Afin de garder la main, l’Amérique se retrouve contrainte de manipuler la valeur du billet vert. Pour ce faire, elle modifie artificiellement le cours de certaines monnaies secondaires entrant dans la composition de vastes paniers de devises qui servent à mesurer l’indice global du dollar.
Des enquêtes viennent d’être ouvertes afin de mesurer dans quelles proportions la valeur du dollar a pu être faussée ces derniers mois. Cela alors que la Fed devrait continuer d’injecter 85 milliards de dollars par mois (et pourquoi pas bientôt 100 milliards) durant encore très longtemps.
Si la Fed n’avait pas joué au petit jeu du « on arrête d’imprimer quand on veut » et laissé s’installer l’anticipation d’un QE3/4/5 illimité, le dollar aurait poursuivi son inexorable dégringolade. Au lieu de cela, ce sont les devises émergentes qui ont plongé, mettant de nombreux pays en grande difficulté budgétaire et sociale cet été.
Imaginez maintenant quel retentissement pourrait avoir une proposition chinoise de recourir à une autre monnaie d’échange, plus stable et plus équitable… impossible à manipuler par le biais d’une planche à billets ou par des modifications de sa rémunération !

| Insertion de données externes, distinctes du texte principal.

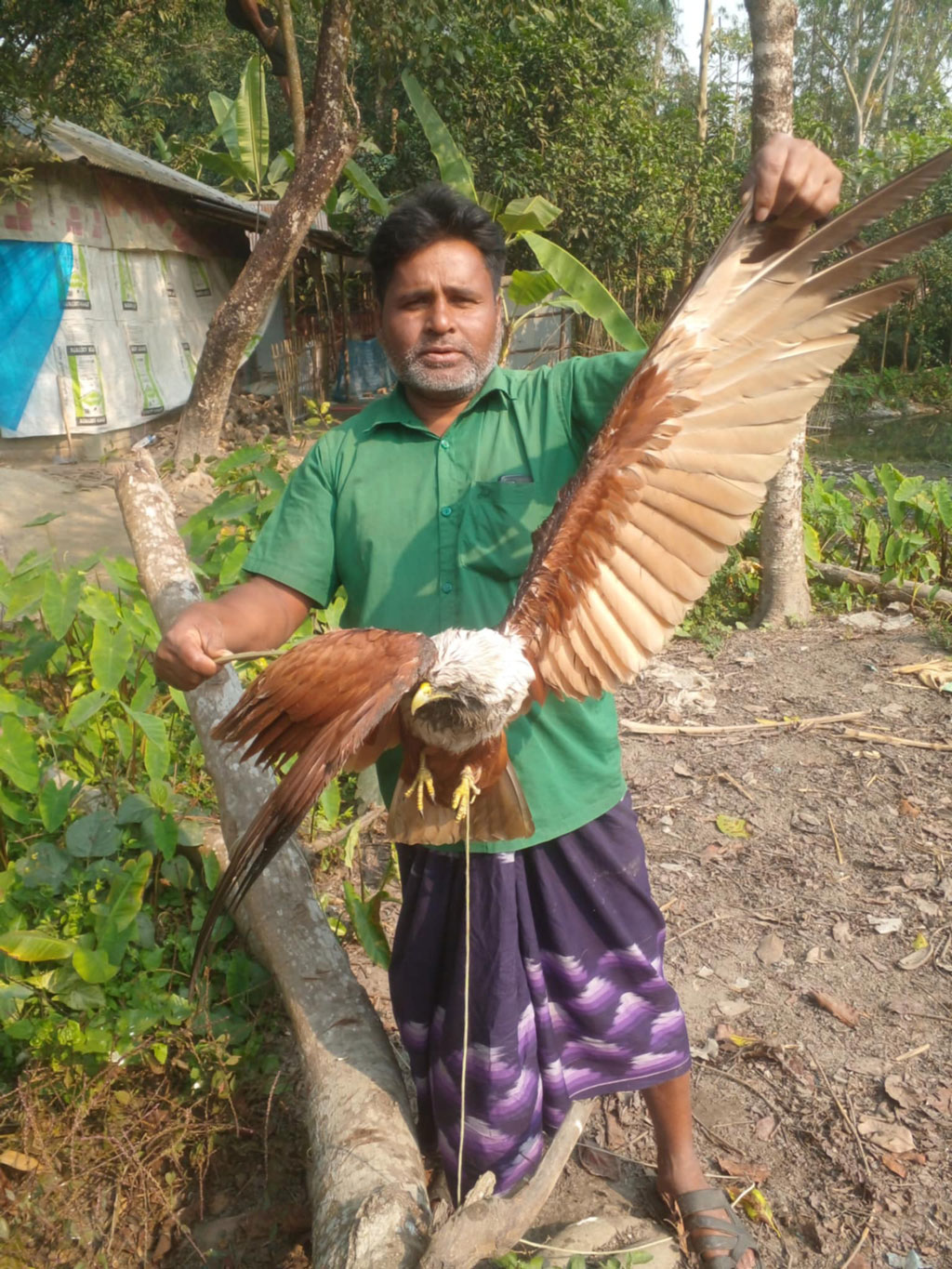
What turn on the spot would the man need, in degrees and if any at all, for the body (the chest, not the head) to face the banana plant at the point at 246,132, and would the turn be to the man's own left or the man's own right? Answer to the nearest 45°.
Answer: approximately 180°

Oui, au-delà de la guéguerre entre politiciens du Congrès US au sujet d’un plafond de la dette — dont tout le monde parie qu’il sera relevé –, les Etats-Unis se retrouvent confrontés à des problèmes de gabarit planétaire. Face à eux, la Fed devra jouer très serré… Non pas pour gagner la partie — qui est perdue d’avance — mais pour rester dans le jeu le plus longtemps possible avant que la Chine ou une autre puissance émergente ne décide de clamer haut et fort que le Roi dollar est nu.
▪ Et l’Europe dans tout ça ?
Le billet vert est parvenu à se maintenir une séance de plus au-dessus des 1,36 contre l’euro. Avec le psychodrame de Washington, les investisseurs oublient un peu de se préoccuper du sort du dollar s’il devient évident que la Fed est prise à son propre piège et ne peut que continuer de presser de façon compulsive sur la touche « imprimer ».

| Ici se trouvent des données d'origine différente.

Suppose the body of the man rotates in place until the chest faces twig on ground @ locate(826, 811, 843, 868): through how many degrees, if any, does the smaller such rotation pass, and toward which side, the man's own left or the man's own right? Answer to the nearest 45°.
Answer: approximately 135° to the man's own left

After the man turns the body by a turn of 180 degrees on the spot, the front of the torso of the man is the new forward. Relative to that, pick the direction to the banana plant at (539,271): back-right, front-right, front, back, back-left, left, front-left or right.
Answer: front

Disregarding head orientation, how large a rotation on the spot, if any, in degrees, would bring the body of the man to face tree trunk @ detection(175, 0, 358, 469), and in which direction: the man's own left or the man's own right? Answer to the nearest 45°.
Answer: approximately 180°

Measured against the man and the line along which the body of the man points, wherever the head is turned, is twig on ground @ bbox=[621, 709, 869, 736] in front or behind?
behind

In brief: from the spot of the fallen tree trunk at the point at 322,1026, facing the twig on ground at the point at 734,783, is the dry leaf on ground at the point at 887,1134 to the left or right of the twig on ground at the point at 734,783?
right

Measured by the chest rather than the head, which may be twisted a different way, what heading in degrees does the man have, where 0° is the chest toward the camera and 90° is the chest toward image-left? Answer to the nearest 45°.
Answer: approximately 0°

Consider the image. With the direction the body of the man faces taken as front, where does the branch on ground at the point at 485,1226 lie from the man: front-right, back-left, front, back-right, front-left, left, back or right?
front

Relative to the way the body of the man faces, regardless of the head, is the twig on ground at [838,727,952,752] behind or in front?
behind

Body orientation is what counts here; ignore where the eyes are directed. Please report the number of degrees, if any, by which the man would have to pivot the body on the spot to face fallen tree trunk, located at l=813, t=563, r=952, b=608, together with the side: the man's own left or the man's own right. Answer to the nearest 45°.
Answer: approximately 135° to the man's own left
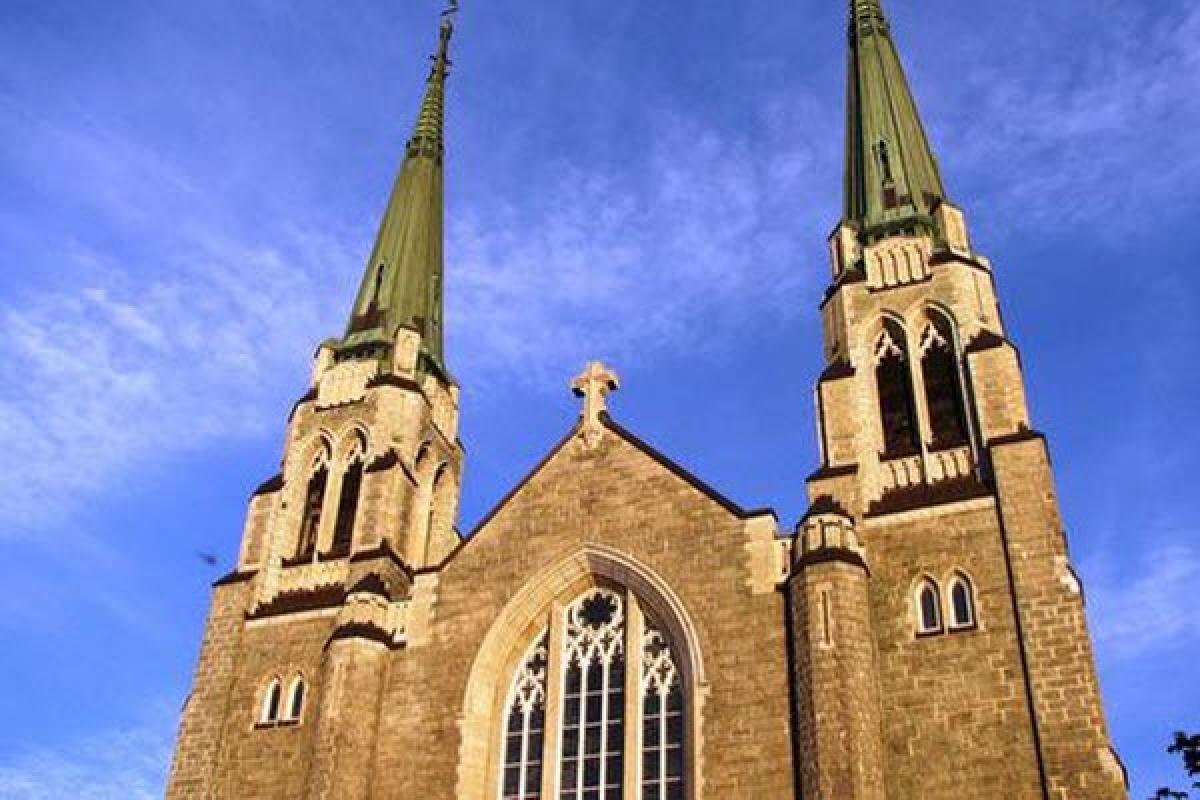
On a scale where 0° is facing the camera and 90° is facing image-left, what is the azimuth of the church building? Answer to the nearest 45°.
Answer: approximately 0°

Le dollar a tenu bon, mais pas Wall Street. Les marchés américains se sont finalement désolidarisés des places européennes, lesquelles ont joué à fond la carte de l’accord imminent entre démocrates et républicains sur la question du plafond de la dette.
Oui, l’Europe s’est montrée très (trop ?) optimistes et Wall Street très (trop ?) timoré alors que l’on peut lire partout que chaque repli du marché est une opportunité d’achat.
Les indices américains ont plafonné durant plus de cinq heures autour de -0,5% avant de décrocher au cours de la dernière heure. Le Dow Jones et le S&P 500 ont chuté de 0,9% et le Nasdaq de 1%.
Le véritable fait marquant de cette séance de consolidation — apparemment en bon ordre — c’est l’explosion à la hausse de l’indice du stress, le VIX. Il fait un bond de 16% à 19,4, un niveau qu’il n’avait jamais approché depuis fin juin dernier.
La disproportion entre le repli relativement bénin des indices US et l’envolée du VIX nous invite à envisager que certains opérateurs commencent à pressentir que « le problème est ailleurs ».